== YOUR INSTRUCTIONS ==
Copy every line of the records below word for word, leaving out the pictures.

== STORED RECORDS ==
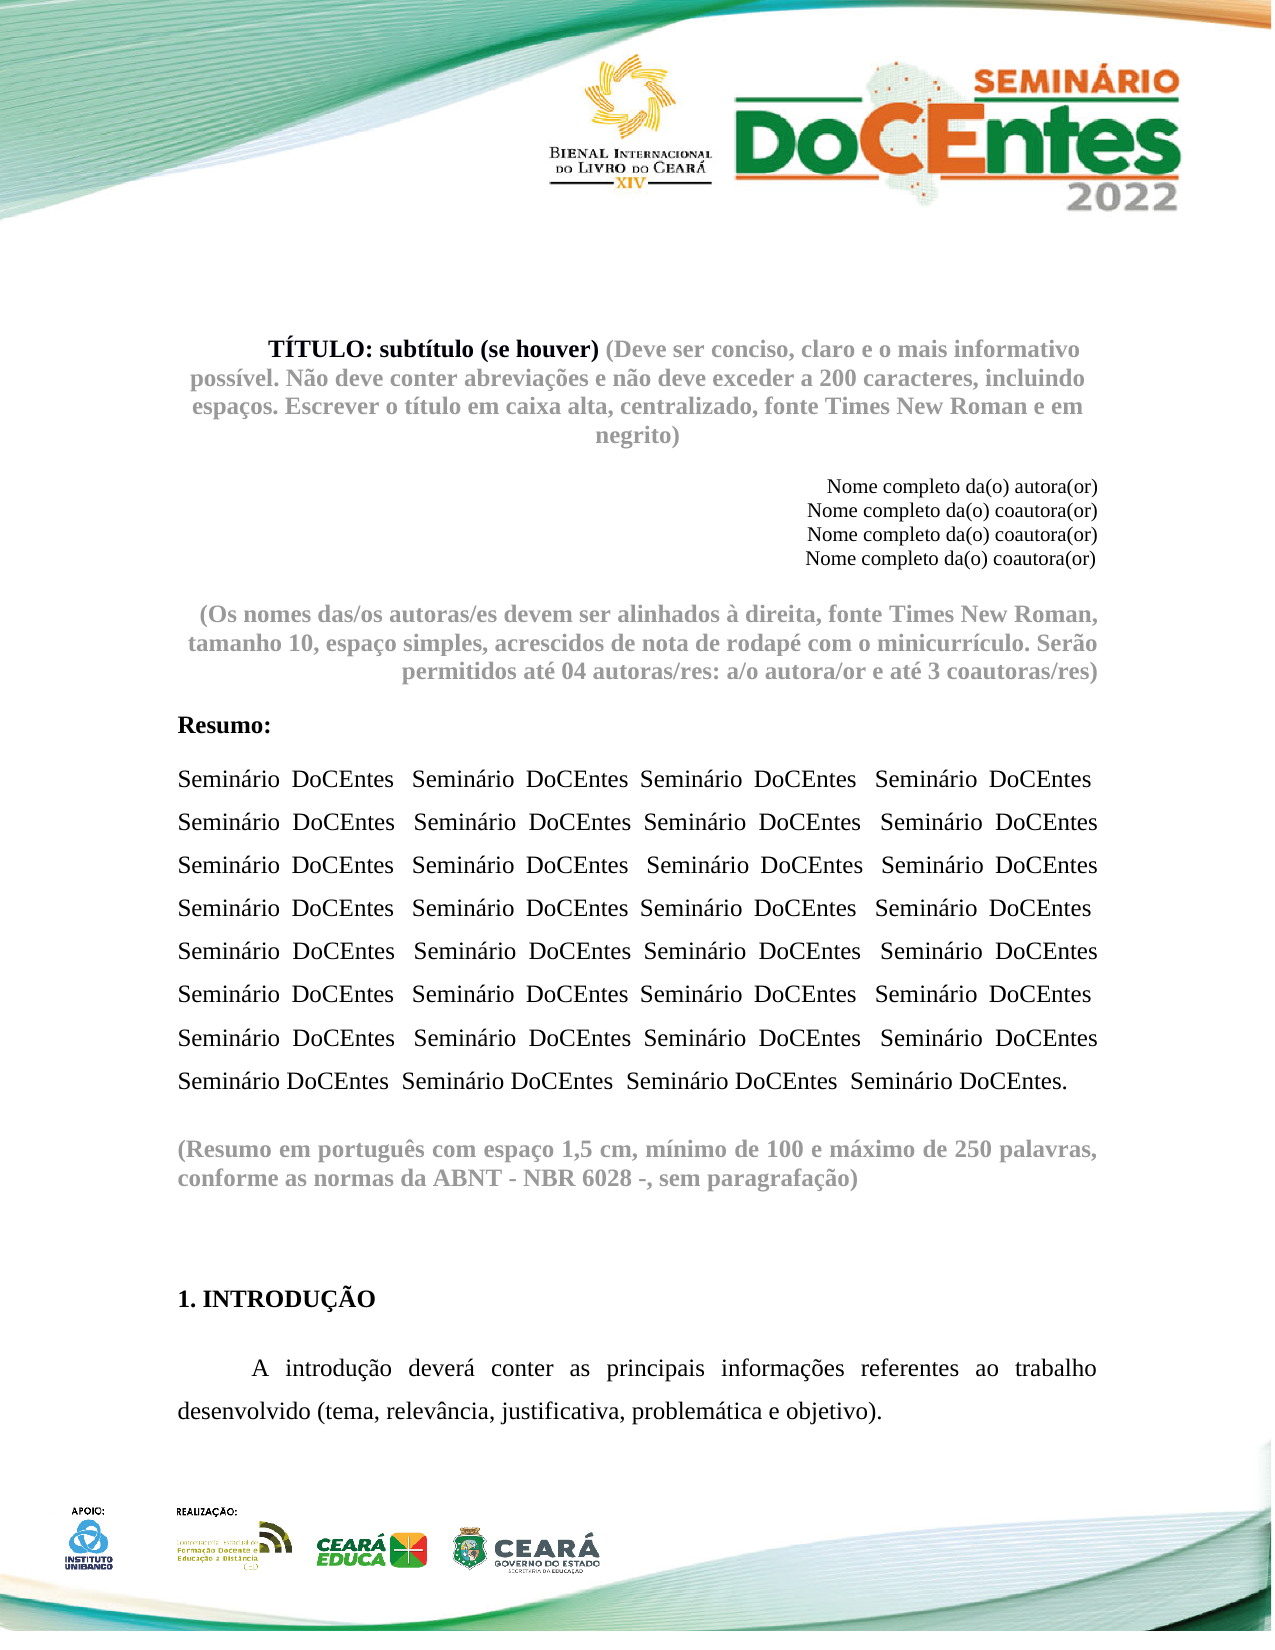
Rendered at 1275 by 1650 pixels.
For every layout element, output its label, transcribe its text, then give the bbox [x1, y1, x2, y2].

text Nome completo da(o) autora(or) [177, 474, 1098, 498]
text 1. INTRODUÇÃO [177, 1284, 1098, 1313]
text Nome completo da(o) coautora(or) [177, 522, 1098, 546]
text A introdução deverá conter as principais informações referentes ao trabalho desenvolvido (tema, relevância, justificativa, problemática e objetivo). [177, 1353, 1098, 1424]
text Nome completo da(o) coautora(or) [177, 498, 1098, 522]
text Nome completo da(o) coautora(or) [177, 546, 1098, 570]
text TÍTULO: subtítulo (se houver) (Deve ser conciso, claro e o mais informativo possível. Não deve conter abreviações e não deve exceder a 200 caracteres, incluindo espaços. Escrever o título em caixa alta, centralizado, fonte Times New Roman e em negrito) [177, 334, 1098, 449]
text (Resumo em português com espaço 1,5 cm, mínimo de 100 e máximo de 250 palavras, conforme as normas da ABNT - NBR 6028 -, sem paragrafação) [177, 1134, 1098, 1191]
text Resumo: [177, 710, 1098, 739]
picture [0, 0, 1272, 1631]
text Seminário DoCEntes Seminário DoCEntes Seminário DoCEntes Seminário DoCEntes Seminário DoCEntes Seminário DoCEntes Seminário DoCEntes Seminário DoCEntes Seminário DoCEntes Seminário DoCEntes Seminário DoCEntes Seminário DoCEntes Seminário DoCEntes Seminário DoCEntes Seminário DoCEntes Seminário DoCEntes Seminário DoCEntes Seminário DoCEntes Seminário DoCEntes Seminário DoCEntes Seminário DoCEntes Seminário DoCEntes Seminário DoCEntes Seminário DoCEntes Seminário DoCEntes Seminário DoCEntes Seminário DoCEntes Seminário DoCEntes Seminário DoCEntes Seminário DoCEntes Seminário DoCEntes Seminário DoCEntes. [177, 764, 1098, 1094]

== THE RESPONSE ==
Rendered at 1275 by 1650 pixels.
For every layout element, output its label, transcribe its text, then give the bbox [x1, y1, x2, y2].

text Nome completo da(o) autora(or) [177, 474, 1098, 498]
text 1. INTRODUÇÃO [177, 1284, 1098, 1313]
text Nome completo da(o) coautora(or) [177, 522, 1098, 546]
text A introdução deverá conter as principais informações referentes ao trabalho desenvolvido (tema, relevância, justificativa, problemática e objetivo). [177, 1353, 1098, 1424]
text Nome completo da(o) coautora(or) [177, 498, 1098, 522]
text Nome completo da(o) coautora(or) [177, 546, 1098, 570]
text TÍTULO: subtítulo (se houver) (Deve ser conciso, claro e o mais informativo possível. Não deve conter abreviações e não deve exceder a 200 caracteres, incluindo espaços. Escrever o título em caixa alta, centralizado, fonte Times New Roman e em negrito) [177, 334, 1098, 449]
text (Resumo em português com espaço 1,5 cm, mínimo de 100 e máximo de 250 palavras, conforme as normas da ABNT - NBR 6028 -, sem paragrafação) [177, 1134, 1098, 1191]
text Resumo: [177, 710, 1098, 739]
picture [0, 0, 1272, 1631]
text Seminário DoCEntes Seminário DoCEntes Seminário DoCEntes Seminário DoCEntes Seminário DoCEntes Seminário DoCEntes Seminário DoCEntes Seminário DoCEntes Seminário DoCEntes Seminário DoCEntes Seminário DoCEntes Seminário DoCEntes Seminário DoCEntes Seminário DoCEntes Seminário DoCEntes Seminário DoCEntes Seminário DoCEntes Seminário DoCEntes Seminário DoCEntes Seminário DoCEntes Seminário DoCEntes Seminário DoCEntes Seminário DoCEntes Seminário DoCEntes Seminário DoCEntes Seminário DoCEntes Seminário DoCEntes Seminário DoCEntes Seminário DoCEntes Seminário DoCEntes Seminário DoCEntes Seminário DoCEntes. [177, 764, 1098, 1094]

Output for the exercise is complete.